I guess there are people who like non-fiction and people who like fiction and they often cross-over but I think most people lean one way or the other. I can see there being positives and negatives to either side. People who equally read both must be rare? Or maybe it's just my impression.
I think this depends heavily on which non-fiction, particularly when contrasted with which fiction you're currently reading.
I don't think reading the same self-help books as a bunch of CEO's who see themselves as bold outsiders to the system will actually benefit you; it didn't make them self-aware.
Fiction contains information and ideas; it helps you expand your horizons, and that's generally a good thing. As long as you're not reading a very limited subset of fiction, it will be beneficial.
Apart from that, taking the time to grok the architecture or top-rated issues of open source projects helps to make you a better developer - or at-least avoid obvious mistakes when coding some new feature of your own.
Couching the list in a kind of self-help framing is a little odd.
Techbro culture also discounts experience, which is how you get silly articles like this that claim you can beat "insiders" by reading 25 books. Please.
Napoleon kill the first French republic and actually reduce the size of territory control by France. Napoleon is IMO one of the most overrated historical figure.

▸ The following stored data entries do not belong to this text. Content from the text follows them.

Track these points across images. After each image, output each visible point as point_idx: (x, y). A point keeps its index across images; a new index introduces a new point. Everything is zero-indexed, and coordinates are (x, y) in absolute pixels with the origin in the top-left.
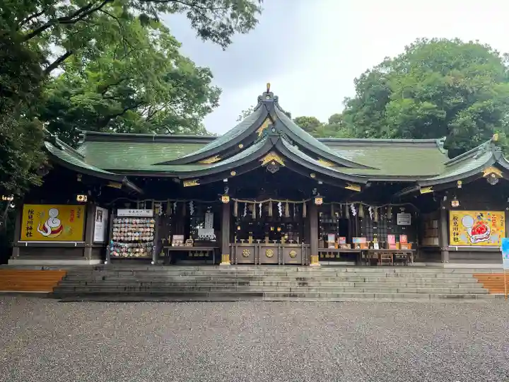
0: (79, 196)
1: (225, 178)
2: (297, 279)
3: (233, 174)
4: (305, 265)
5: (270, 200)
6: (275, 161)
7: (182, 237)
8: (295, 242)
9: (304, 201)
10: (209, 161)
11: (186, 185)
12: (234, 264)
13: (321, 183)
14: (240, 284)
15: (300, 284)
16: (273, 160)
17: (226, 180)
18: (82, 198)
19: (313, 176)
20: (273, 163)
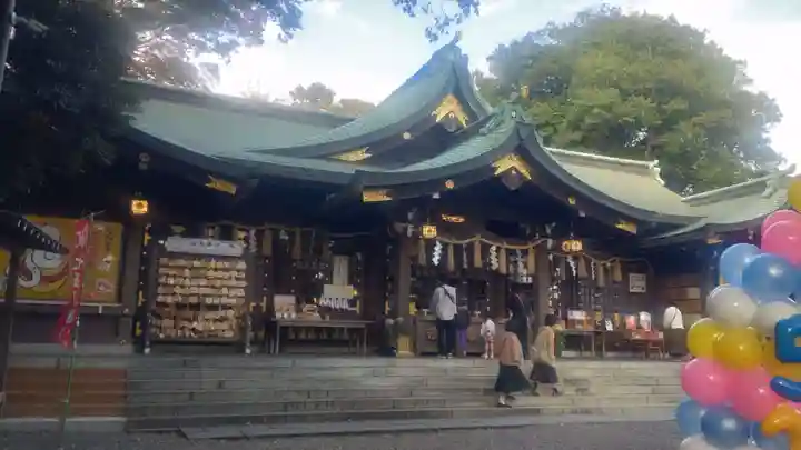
0: (135, 203)
1: (436, 191)
3: (450, 185)
5: (478, 238)
6: (516, 170)
7: (291, 299)
9: (530, 246)
10: (352, 157)
11: (368, 197)
13: (583, 215)
16: (514, 168)
17: (436, 196)
18: (140, 207)
19: (572, 202)
20: (514, 172)
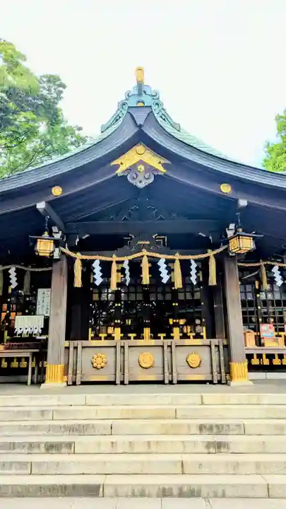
2: (201, 428)
3: (57, 191)
4: (220, 382)
5: (145, 252)
6: (145, 164)
8: (198, 336)
9: (211, 253)
12: (74, 384)
13: (243, 203)
14: (50, 448)
15: (209, 445)
16: (141, 162)
17: (42, 206)
19: (226, 189)
20: (141, 167)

https://en.wikipedia.org/wiki/Treaty_of_Paris_%281815%29
One can argue that Hitler or Mao were also impactful people, but do we want to learn from them ?
I'm here to make a trillion-dollar startup that dominates the competition, not any of that wishy-washy nonsense.

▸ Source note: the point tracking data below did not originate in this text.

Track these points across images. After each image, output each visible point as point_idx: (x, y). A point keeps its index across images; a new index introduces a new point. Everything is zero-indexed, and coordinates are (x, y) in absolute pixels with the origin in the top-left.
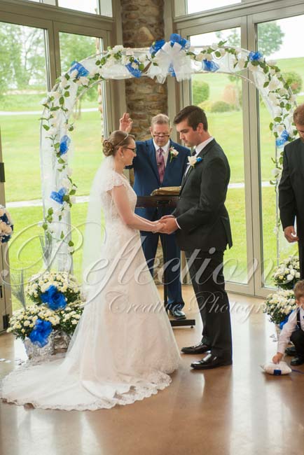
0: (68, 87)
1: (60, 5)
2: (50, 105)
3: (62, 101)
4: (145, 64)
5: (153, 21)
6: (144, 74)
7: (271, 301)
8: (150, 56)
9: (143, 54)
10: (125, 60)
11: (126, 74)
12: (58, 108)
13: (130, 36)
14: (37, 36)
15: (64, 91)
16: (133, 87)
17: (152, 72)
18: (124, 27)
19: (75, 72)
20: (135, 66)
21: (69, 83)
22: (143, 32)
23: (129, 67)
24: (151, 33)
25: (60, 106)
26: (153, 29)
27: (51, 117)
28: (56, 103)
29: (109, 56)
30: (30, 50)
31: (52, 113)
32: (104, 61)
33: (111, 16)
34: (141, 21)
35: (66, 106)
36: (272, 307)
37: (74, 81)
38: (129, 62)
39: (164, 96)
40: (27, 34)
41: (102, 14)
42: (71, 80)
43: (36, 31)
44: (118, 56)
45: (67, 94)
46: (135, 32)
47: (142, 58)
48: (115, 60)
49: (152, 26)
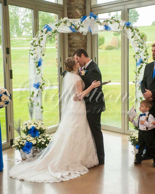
0: (42, 36)
2: (34, 44)
3: (39, 42)
4: (78, 26)
5: (81, 7)
6: (77, 31)
7: (132, 136)
8: (80, 23)
9: (77, 22)
10: (69, 24)
11: (69, 31)
12: (37, 45)
15: (40, 38)
16: (71, 37)
17: (81, 30)
18: (68, 9)
19: (46, 29)
20: (73, 27)
21: (43, 34)
22: (76, 12)
23: (70, 27)
24: (80, 12)
25: (38, 44)
26: (81, 11)
27: (34, 49)
28: (37, 43)
29: (61, 22)
31: (35, 47)
32: (59, 24)
33: (62, 4)
34: (76, 7)
35: (41, 45)
36: (133, 138)
37: (45, 33)
38: (70, 25)
39: (85, 41)
41: (58, 3)
44: (65, 22)
45: (42, 39)
46: (73, 12)
47: (76, 23)
48: (64, 24)
49: (81, 9)
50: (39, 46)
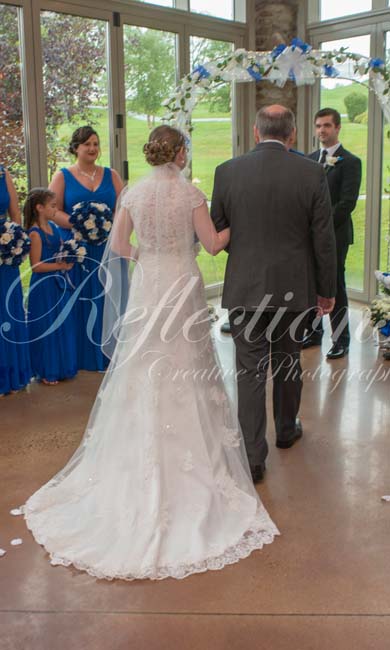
0: (189, 89)
1: (192, 11)
2: (172, 106)
3: (183, 102)
4: (266, 68)
5: (286, 27)
6: (264, 78)
7: (375, 307)
8: (271, 60)
9: (265, 58)
10: (246, 63)
11: (247, 77)
12: (178, 109)
13: (262, 42)
14: (205, 45)
15: (186, 93)
16: (263, 92)
17: (273, 76)
18: (258, 33)
19: (197, 74)
20: (255, 69)
21: (191, 84)
22: (276, 38)
23: (250, 70)
24: (284, 39)
25: (180, 106)
26: (285, 36)
27: (172, 117)
28: (177, 104)
29: (230, 59)
30: (197, 59)
31: (172, 114)
32: (225, 64)
33: (244, 21)
34: (275, 27)
35: (187, 107)
36: (375, 312)
37: (196, 83)
38: (249, 65)
40: (196, 44)
41: (237, 20)
42: (193, 82)
43: (204, 41)
44: (239, 59)
45: (188, 96)
46: (268, 37)
47: (263, 61)
48: (236, 63)
49: (285, 32)
50: (183, 109)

Your ideas are shaped in large part by your identity, which includes your socio-economical background, race, gender, sexual proclivity, country, and on and on.
When you are only exposed to ideas from the same homogeneous group, your view of our heterogeneous world becomes deeply flawed. Diversity of identity is paramount for a diversity of ideas.

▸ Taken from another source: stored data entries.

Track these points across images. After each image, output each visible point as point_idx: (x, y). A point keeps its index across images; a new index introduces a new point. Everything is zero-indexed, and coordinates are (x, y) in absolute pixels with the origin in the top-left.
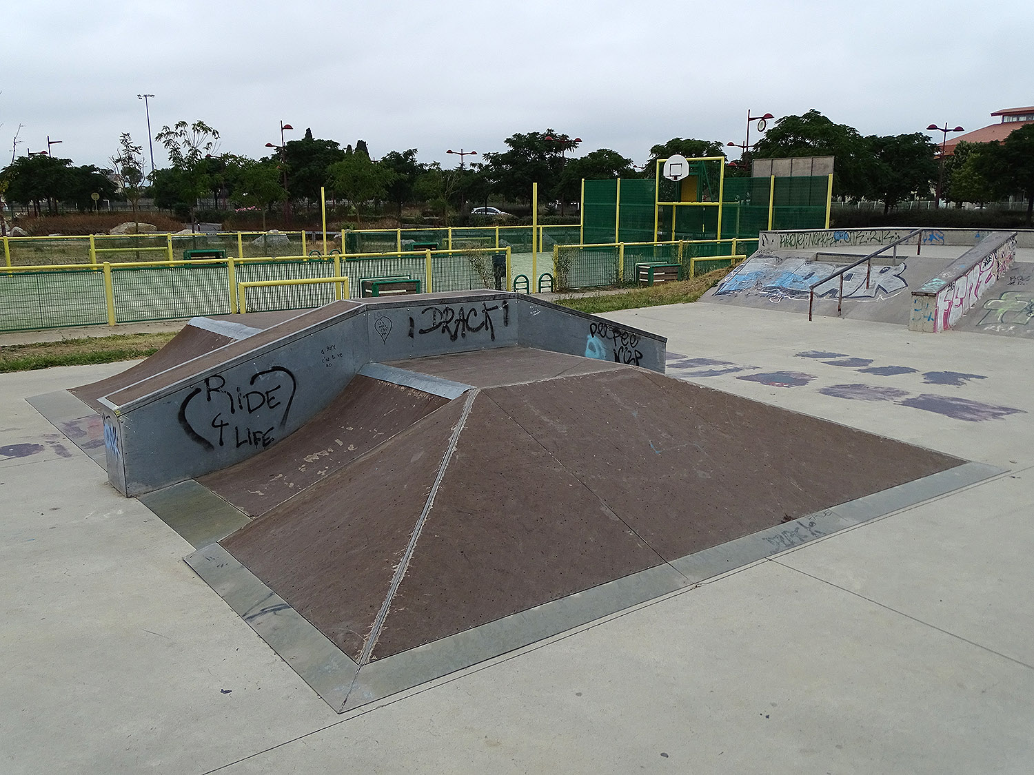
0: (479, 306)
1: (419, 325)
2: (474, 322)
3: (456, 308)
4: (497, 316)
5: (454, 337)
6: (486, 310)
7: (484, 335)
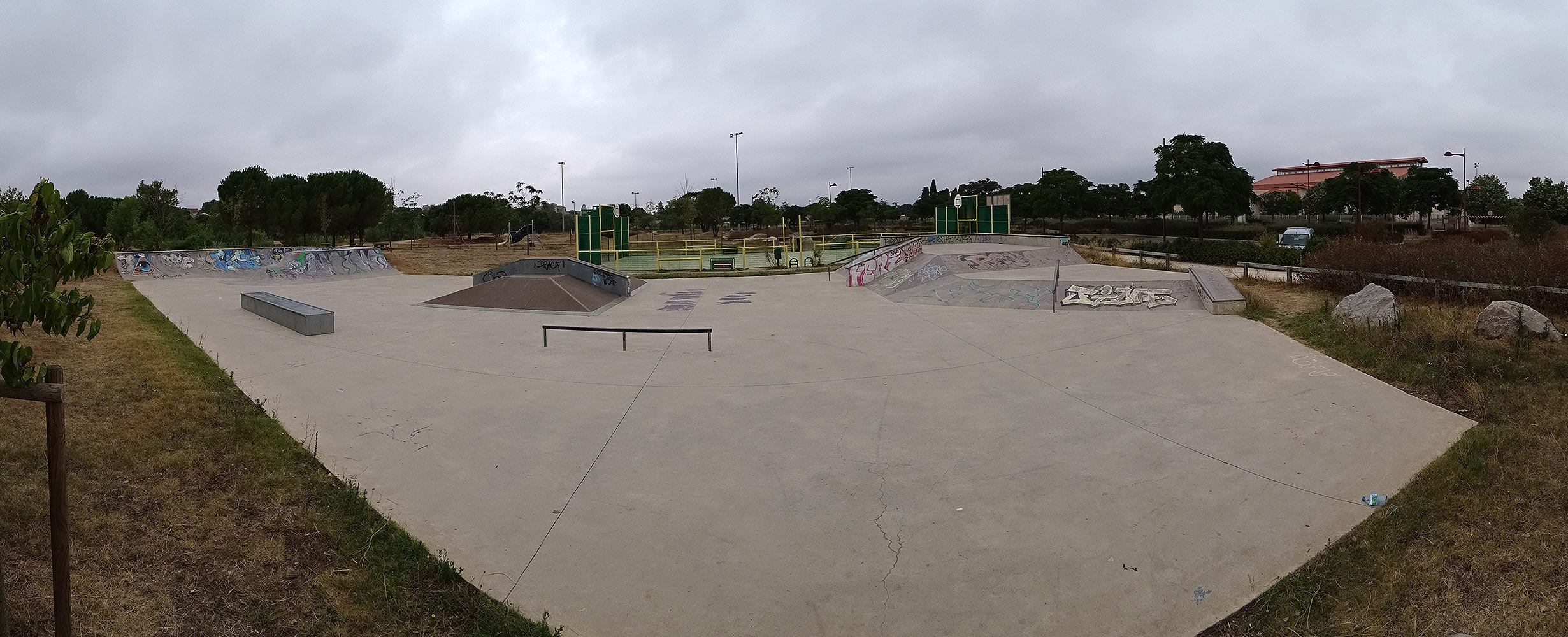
0: (555, 261)
1: (537, 265)
2: (553, 266)
3: (548, 261)
4: (561, 265)
5: (547, 269)
6: (557, 263)
7: (556, 269)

They want to know how to survive in a tough world.
Even if you don’t want diversity of ideas, you need it to form an accurate picture of reality.
I don't think we really need a proliferation of diverse ideas. Put 10 people in a locked room with 10 different ideas, and you're probably going to find them arguing, not out, in a few hours.
Don't get me wrong being stuck after 1 idea is bad, but I don't feel that's where we are today.
That really made me laugh. What an insane takeaway.
However, as a nitpick, I don't think you're going to "beat the experts" as a "contrarian outsider" by reading books like Man's Search For Meaning and Lee Iacocca's autobiography.
Aside from the dubious value of building one's brand as a "contrarian", you're not going to get any information the experts don't have if your reading list looks like you grabbed the first 10 books you saw at the business paperback section at the airport book store.
That's not to say these aren't valuable books. But it's IMO a truly odd collection if your lead in is talking about contrarianism.
Completely separate point on the topic of branding as contrarian: One of the authors, Thomas Sowell, is mainly known for being politically conservative in a predominantly liberal field. That might unintentionally reinforce the impression that "contrarianism" means "I align closely with my in-group but my in-group is not the largest in-group." Whereas I would suspect that we wouldn't call a protestant in a predominantly Catholic country a "contrarian" or vice versa. But perhaps it's about trying to rebrand belonging to an unpopular identity with a kind of renegade status.
I would be too scared to add them to that list because then I could not read crap books, and even crappy books sometimes contain useful ideas.
This year has been quite enjoyable and I have found my reading tastes evolve over time. For a while I was reading books like the ones on this list, self-help, business/management/leadership focused, and memoirs. I then got bored and moved into fantasy, and now I have been getting into history.
It's also pretty notable how few of these choices are fiction of any sort. They're mainly non-fiction books describing conventionally successful people and organizations.
There are levels to reading.
(That said _The Wide Wide Sea_ is good). 1/25.
Isn’t reading books just learning from experts?